*** Opening of Data supplied ***
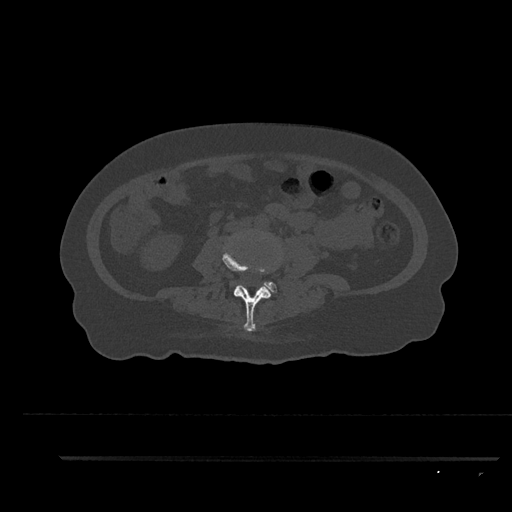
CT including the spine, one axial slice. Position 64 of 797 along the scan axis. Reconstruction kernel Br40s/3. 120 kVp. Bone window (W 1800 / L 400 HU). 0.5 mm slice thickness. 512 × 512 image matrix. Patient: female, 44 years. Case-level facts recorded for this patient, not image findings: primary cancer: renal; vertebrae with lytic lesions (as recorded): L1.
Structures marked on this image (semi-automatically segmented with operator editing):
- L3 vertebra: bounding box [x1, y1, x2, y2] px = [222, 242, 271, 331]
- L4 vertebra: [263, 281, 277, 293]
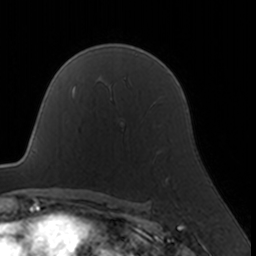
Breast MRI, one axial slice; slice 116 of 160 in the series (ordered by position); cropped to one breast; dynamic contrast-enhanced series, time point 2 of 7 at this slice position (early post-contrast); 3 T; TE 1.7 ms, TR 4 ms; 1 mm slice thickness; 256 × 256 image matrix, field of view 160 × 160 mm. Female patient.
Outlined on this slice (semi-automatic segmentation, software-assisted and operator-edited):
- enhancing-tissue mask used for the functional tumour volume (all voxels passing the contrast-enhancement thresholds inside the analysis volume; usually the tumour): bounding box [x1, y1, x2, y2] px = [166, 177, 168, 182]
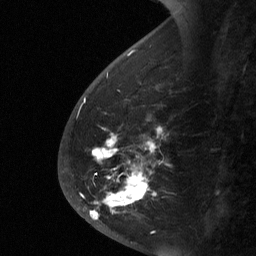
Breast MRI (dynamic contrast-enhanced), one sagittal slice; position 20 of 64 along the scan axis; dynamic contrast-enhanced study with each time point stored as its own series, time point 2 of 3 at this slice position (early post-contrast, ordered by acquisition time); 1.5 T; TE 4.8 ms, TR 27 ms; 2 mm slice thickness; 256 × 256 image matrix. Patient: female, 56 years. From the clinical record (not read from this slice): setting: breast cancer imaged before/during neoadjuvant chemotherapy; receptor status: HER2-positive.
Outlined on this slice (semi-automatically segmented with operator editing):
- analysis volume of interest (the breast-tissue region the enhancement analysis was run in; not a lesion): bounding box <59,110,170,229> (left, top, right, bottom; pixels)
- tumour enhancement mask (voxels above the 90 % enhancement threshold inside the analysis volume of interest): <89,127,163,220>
*** Close of Data supplied ***
*** Opening of Data supplied ***
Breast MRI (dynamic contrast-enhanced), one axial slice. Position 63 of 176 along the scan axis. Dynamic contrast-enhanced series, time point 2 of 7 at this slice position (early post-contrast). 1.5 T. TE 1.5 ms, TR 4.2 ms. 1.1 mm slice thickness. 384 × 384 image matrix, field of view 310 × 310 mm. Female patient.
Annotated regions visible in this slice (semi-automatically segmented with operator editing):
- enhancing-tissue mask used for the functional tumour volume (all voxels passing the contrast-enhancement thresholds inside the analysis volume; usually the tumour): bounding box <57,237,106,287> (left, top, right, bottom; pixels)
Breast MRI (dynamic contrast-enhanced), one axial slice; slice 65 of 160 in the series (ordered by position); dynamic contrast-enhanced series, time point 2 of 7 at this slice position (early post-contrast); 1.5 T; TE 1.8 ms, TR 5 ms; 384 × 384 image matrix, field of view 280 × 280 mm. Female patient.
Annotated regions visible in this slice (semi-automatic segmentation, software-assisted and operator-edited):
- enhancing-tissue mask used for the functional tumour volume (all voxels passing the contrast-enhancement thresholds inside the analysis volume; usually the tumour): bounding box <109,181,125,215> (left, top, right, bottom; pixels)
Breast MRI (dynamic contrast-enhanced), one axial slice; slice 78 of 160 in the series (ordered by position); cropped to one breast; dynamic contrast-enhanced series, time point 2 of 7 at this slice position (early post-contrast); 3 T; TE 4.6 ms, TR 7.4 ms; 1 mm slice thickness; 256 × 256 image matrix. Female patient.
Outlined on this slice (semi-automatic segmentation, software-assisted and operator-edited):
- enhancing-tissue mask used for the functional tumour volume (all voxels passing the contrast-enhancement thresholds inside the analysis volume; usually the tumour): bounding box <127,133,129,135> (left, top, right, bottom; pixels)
*** Close of Data supplied ***
Task to carry out = Would you please copy exactly the part of the entries above that begins at the line containing "280 mm. Female patient." and ends at the line containing "<127,133,129,135> (left, top, right, bottom; pixels)", both lines included?

Expected answer =
Breast MRI (dynamic contrast-enhanced), one axial slice; slice 65 of 160 in the series (ordered by position); dynamic contrast-enhanced series, time point 2 of 7 at this slice position (early post-contrast); 1.5 T; TE 1.8 ms, TR 5 ms; 384 × 384 image matrix, field of view 280 × 280 mm. Female patient.
Annotated regions visible in this slice (semi-automatic segmentation, software-assisted and operator-edited):
- enhancing-tissue mask used for the functional tumour volume (all voxels passing the contrast-enhancement thresholds inside the analysis volume; usually the tumour): bounding box <109,181,125,215> (left, top, right, bottom; pixels)
Breast MRI (dynamic contrast-enhanced), one axial slice; slice 78 of 160 in the series (ordered by position); cropped to one breast; dynamic contrast-enhanced series, time point 2 of 7 at this slice position (early post-contrast); 3 T; TE 4.6 ms, TR 7.4 ms; 1 mm slice thickness; 256 × 256 image matrix. Female patient.
Outlined on this slice (semi-automatic segmentation, software-assisted and operator-edited):
- enhancing-tissue mask used for the functional tumour volume (all voxels passing the contrast-enhancement thresholds inside the analysis volume; usually the tumour): bounding box <127,133,129,135> (left, top, right, bottom; pixels)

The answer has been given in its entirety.